以前、当ブログの「Apple製品を会社として導入するための準備をした話」にてApple IDに関していくつか言及しました。 しかし、この記事は2017年の内容であり、2019年7月現在では少々状況が変化しています。

今回は、Apple IDにフォーカスして2019年7月時点の教育や企業、法人などの組織における運用方法等を紹介します。

2019-12-16 追記

Managed Apple IDとMicrosoft Azure Active Directoryの統合機能はすでに使用可能です。

詳しい内容については「Apple Business Manager/Apple School Managerの設定」の記事をご確認ください。

Apple IDの役割

Apple IDは、Apple社のサービスを利用するのに必要なアカウントおよびユーザーを一意に特定するためのIDです。

Apple IDを作成することで、

  • App Store
  • Apple Developer Program
  • Apple Music
  • Apple Store
  • iCloud
  • iTunes

など、さまざまなApple社が提供するサービスを使用できます。

組織におけるApple IDに関する課題

Apple IDの作成には、受信可能なメールアドレスとパスワードが必要です。 更に追加として、秘密の質問、SMS認証用の電話番号またはiOS/macOSが動作する端末が必要です。

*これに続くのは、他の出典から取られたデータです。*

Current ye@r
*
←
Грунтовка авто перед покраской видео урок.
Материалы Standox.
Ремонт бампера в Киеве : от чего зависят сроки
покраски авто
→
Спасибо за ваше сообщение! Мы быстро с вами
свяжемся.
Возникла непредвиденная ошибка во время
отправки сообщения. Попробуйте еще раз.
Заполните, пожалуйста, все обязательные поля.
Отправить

このような制約の中、組織において、個人で使用するApple IDと同様にApple IDを作成すると、いくつかの課題が起こる可能性があります。

以下に例を挙げます。

  1. さまざまなサービスに紐付いているが故、退職後など利用の必要がなくなった場合もそれらの接続・操作権限を持ってしまう
    • つまり、適切なアカウントの棚卸しが難しい
  2. パスワードや秘密の質問の紛失やSMS認証の受け取りができなくなり、アカウントの変更、最悪の場合使用ができなくなる
    • つまり、統合的なアカウントマネジメントができない
  3. App StoreのアプリケーションやiBooks Storeの本などのライセンスが人数分買い切りになってしまう
    • つまり、統合的なライセンス管理ができない

これらは組織においてしばしば問題となります。

また、2019年2月からApple Developer Programの利用者は、SMS認証(2ステップ確認)または信頼できる電話番号を担保とする端末による認証(2ファクタ認証)が必須となりました。 iOSアプリケーションの配布のためにApple Developer Programに加入している組織が多い現在、これをきっかけにApple IDを適切に管理をしていきたいという要望が増えてきている印象です。

App Storeの規約について

App Storeアプリケーションの規約については注意すべき事項があります。 App Storeのエンドユーザー向け規約であるLICENSED APPLICATION END USER LICENSE AGREEMENTの「ライセンスの範囲」の項目には以下のように記されています。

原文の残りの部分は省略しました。